La mondialisation est la tendance dominante de l’économie mondiale depuis plus de deux décennies. Un acteur majeur de ce processus est la Chine, à la fois comme marché des matières premières et comme fournisseur de produits finis pour les marchés étrangers. Mais la mondialisation a généré des gagnants et des perdants. Elle a contribué à la croissance économique en Asie et au-delà, elle a également suscité de vives inquiétudes parmi les petits voisins de la Chine concernant l’augmentation de l’asymétrie économique et politique. Certains groupes qui n’ont pas beaucoup bénéficié de l’intégration socio-économique avec la Chine ont commencé à y résister, déclenchant des mouvements de localisation. Comme la mondialisation éloigne souvent le contrôle et le pouvoir de décision des communautés locales, les perdants réels ou potentiels dans la périphérie de la Chine ont tendance à invoquer l’identité locale, l’autonomie et le protectionnisme comme réponse à l’augmentation des flux transnationaux de biens et de personnes. Les défenseurs de la localisation plaident pour des mesures à petite échelle pour faire face aux défis de la génération de revenus et des inégalités, de la dégradation de l’environnement, des lacunes en matière d’éducation et des problèmes de santé publique. Des efforts de localisation ont été déployés à des degrés divers dans de nombreuses régions de la périphérie de la Chine, y compris Hong Kong, Taiwan, la Corée, la Mongolie, le Vietnam, Singapour, la Birmanie, le Laos et la périphérie intérieure de la Chine comme le Xinjiang et le Tibet.
Hong Kong représente la première ligne de la mondialisation et de la localisation liées à la Chine.

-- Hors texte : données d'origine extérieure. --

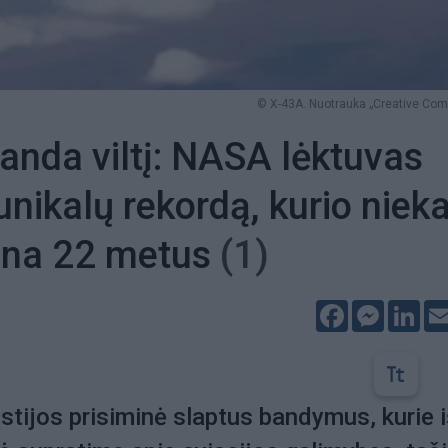
© X-43A. Nuotrauka „Creative Co
anda viltį: NASA lėktuvas
unikalų rekordą, kurio niek
ina 22 metus
(1)
Facebook
Messeng
Lin
stijos prisiminė slaptus bandymus, kurie i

Le renforcement des liens avec la Chine a été une aubaine pour les industries du commerce, des finances et de l’immobilier de Hong Kong, mais les inégalités économiques, le coût du logement et la peur de l’ingérence de Pékin ont augmenté. Les manifestants de Hong Kong souhaitent avoir leur mot à dire dans la gouvernance locale afin de mieux faire face à ces défis. Ils veulent que leur directeur général rende des comptes au peuple de Hong Kong, pas aux appels d’offres de Pékin ou à une poignée de magnats pro-Pékin.
Bien qu’il ne soit pas juste de blâmer Pékin pour tous les problèmes à Hong Kong, Pékin pourrait être utile pour les résoudre en reconnaissant qu’un gouvernement local légitime pourrait aider à résoudre les problèmes locaux d’une manière que le gouvernement national ne peut pas. La légitimation du système électoral n’est en aucun cas une panacée aux problèmes de Hong Kong, mais est un élément important de la bonne gouvernance. Un chef de la direction de Hong Kong que la majorité des résidents de Hong Kong considèrent comme le meilleur leader, plutôt que le moins répréhensible, serait susceptible d’exercer un leadership plus légitime, responsable et réactif pour s’attaquer aux problèmes découlant des forces rivales de la mondialisation et de la localisation.

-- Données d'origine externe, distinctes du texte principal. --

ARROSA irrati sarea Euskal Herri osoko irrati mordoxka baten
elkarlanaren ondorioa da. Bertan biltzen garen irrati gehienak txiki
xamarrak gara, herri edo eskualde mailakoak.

Pékin pourrait permettre plus de place pour des élections libres et ouvertes à Hong Kong. Bien que cela puisse être une étape difficile, elle est meilleure que d’autres options telles que la suppression et le blocage. Les impasses prolongées laisseront les griefs sous-jacents des manifestants intacts et les tensions vont inévitablement remonter. Dans le pire des cas, le recours à la force pour mettre fin aux manifestations actuelles ou futures pourrait avoir des effets catastrophiques sur Hong Kong et sur la Chine.

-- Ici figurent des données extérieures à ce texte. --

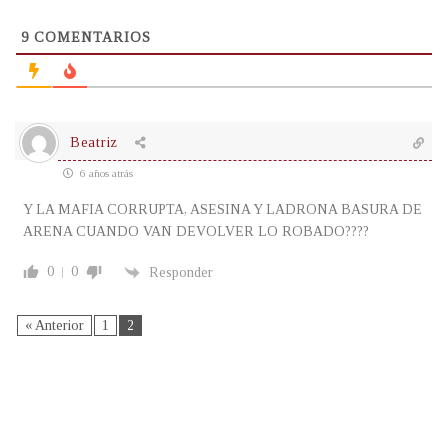
9
COMENTARIOS
Beatriz
6 años atrás
Y LA MAFIA CORRUPTA, ASESINA Y LADRONA BASURA DE
ARENA CUANDO VAN DEVOLVER LO ROBADO????
0
0
Responder
« Anterior
1
2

Nous devons accepter que la Chine a droit à son propre système de gouvernement. Néanmoins, une expérience politique à Hong Kong serait utile non seulement pour Hong Kong mais aussi pour une réforme politique plus large et à long terme de la Chine. Hong Kong est un laboratoire politique idéal pour la Chine. Il a de solides institutions et une forte culture de l’état de droit, et Pékin peut facilement justifier son approche flexible ou exceptionnelle de Hong Kong à travers la formule d’un seul pays, de deux systèmes. Pékin peut contrôler le rythme et l’étendue des réformes politiques sur le continent tout en évaluant les résultats à Hong Kong. Cette approche est cohérente avec l’expérimentation de la politique économique qui a été omniprésente dans la réforme économique de la Chine au cours de la période post-Mao.
Le problème de Hong Kong est à la pointe d’un défi sans précédent aux dirigeants chinois: la tension entre la mondialisation et la localisation est susceptible d’augmenter et de se manifester à l’intérieur de la Chine. C’est donc aussi une excellente occasion pour la réforme politique de la Chine, attendue depuis longtemps. Il est temps pour Pékin de trouver des réponses à long terme aux problèmes émergents dans sa périphérie, et des élections plus libres et ouvertes pour Hong Kong sont la voie à suivre.